Parts of the exercise »
(a) According to the prison article, how many inmates does the Fluvanna Correctional Center for Women hold?
(b) Rewrite the stretch of the prison article from "Living conditions in" through "losing their jobs.", swapping "cafeteria" for "dining hall".
BEGIN Source passage
For more than a year, Virginia's largest women's prison rounded up inmates who had loose-fitting clothes, short hair or otherwise masculine looks, sending them to a unit officers derisively dubbed the "butch wing," prisoners and guards say.
Dozens were moved in an attempt to split up relationships and curb illegal sexual activity at the 1,200-inmate Fluvanna Correctional Center for Women, though some straight women were sent to the wing strictly because of their appearance, the inmates and corrections officers said.
Civil rights advocates called the moves unconstitutional punishment for "looking gay." The warden denied that any housing decisions were made based on looks or sexual orientation, and said doing so would be discriminatory. The practice was stopped recently after The Associated Press began questioning it, according to several inmates and one current employee.
Two current guards and one of their former co-workers said targeting masculine-looking inmates was a deliberate strategy by a building manager. Numerous inmates said in letters and interviews that they felt humiliated and stigmatized when guards took them to the separate wing — also referred to by prisoners and guards as the "little boys wing," "locker room wing" or "studs wing."
"I deserved to go for my crime and I did my time there," said Summer Triolo, who spent nearly six years at Fluvanna for theft before being released in February 2008. "But my punishment was by the judge to do time in prison away from my family and home. That was my punishment, not all the extra stuff."
Living conditions in wing 5D weren't worse than the rest of the prison, and no prisoner said she was denied services other inmates received. However, the women said they were verbally harassed by staff who would make remarks such as, "Here come the little boys," when they were escorted to eat, and they were taken to the cafeteria first or last to keep them away from other inmates. The three guards confirmed such remarks were made.
The two current guards and former guard William Drumheller said Building 5 manager Timothy Back, who is in charge of security and operations for that area, came up with the idea to break up couples by sending inmates to the wing. Gradually, they said, the 60-inmate wing was filled with women targeted because of their appearance. The current employees asked to remain anonymous for fear of losing their jobs.
END Source passage
BEGIN Raw data
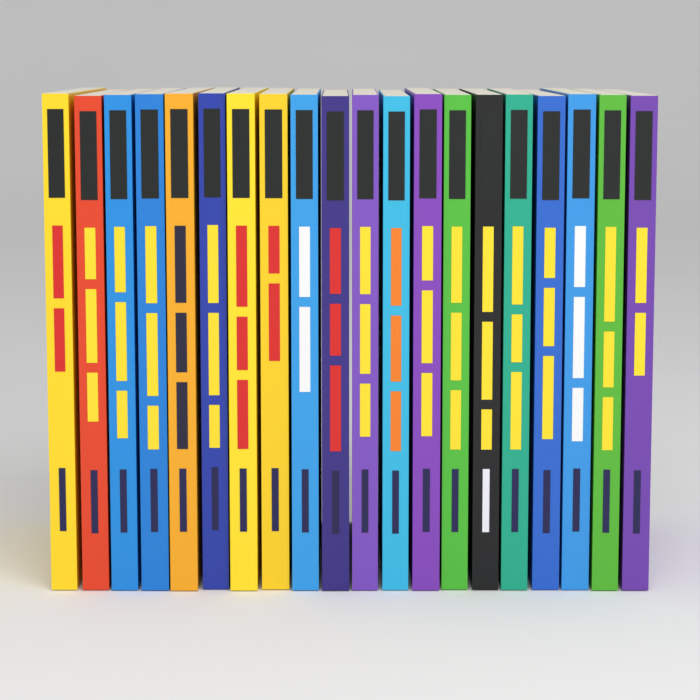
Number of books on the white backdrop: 20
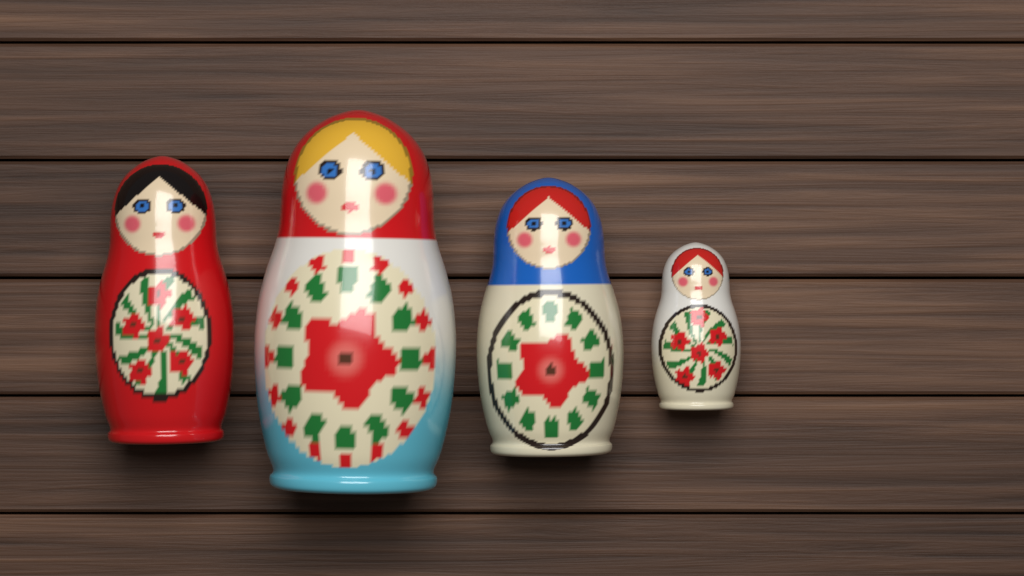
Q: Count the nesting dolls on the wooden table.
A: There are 4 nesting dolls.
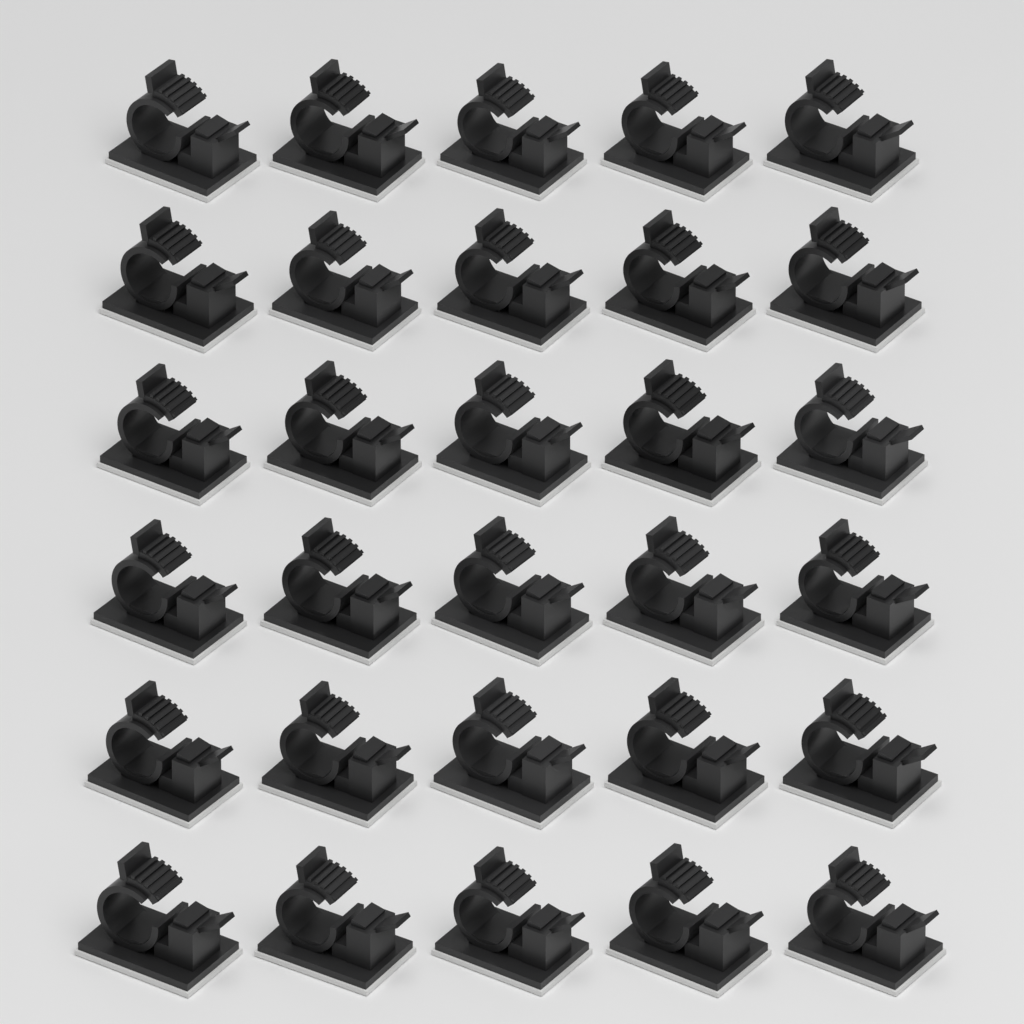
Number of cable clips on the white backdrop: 30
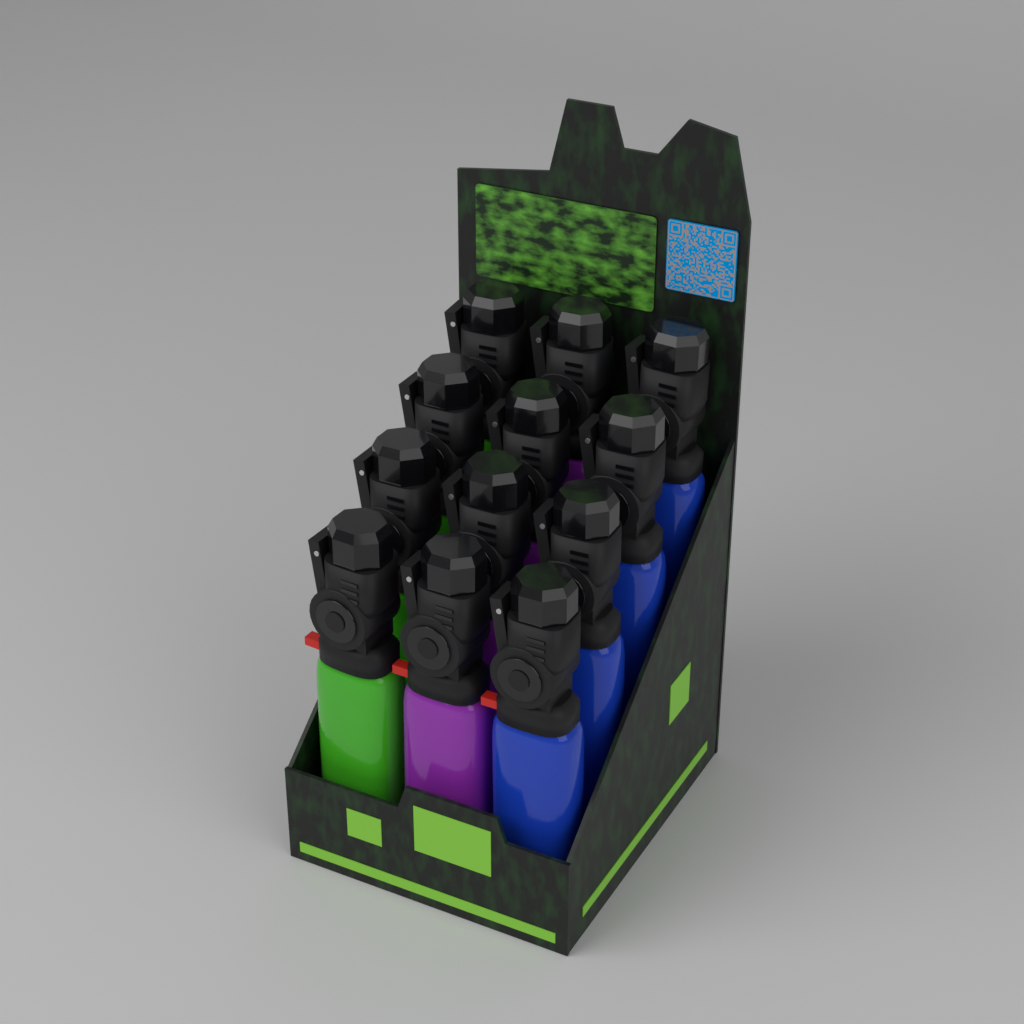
END Raw data
Answers for the exercise »
(a) 1,200 inmates.

(b)
Living conditions in wing 5D weren't worse than the rest of the prison, and no prisoner said she was denied services other inmates received. However, the women said they were verbally harassed by staff who would make remarks such as, "Here come the little boys," when they were escorted to eat, and they were taken to the dining hall first or last to keep them away from other inmates. The three guards confirmed such remarks were made.
The two current guards and former guard William Drumheller said Building 5 manager Timothy Back, who is in charge of security and operations for that area, came up with the idea to break up couples by sending inmates to the wing. Gradually, they said, the 60-inmate wing was filled with women targeted because of their appearance. The current employees asked to remain anonymous for fear of losing their jobs.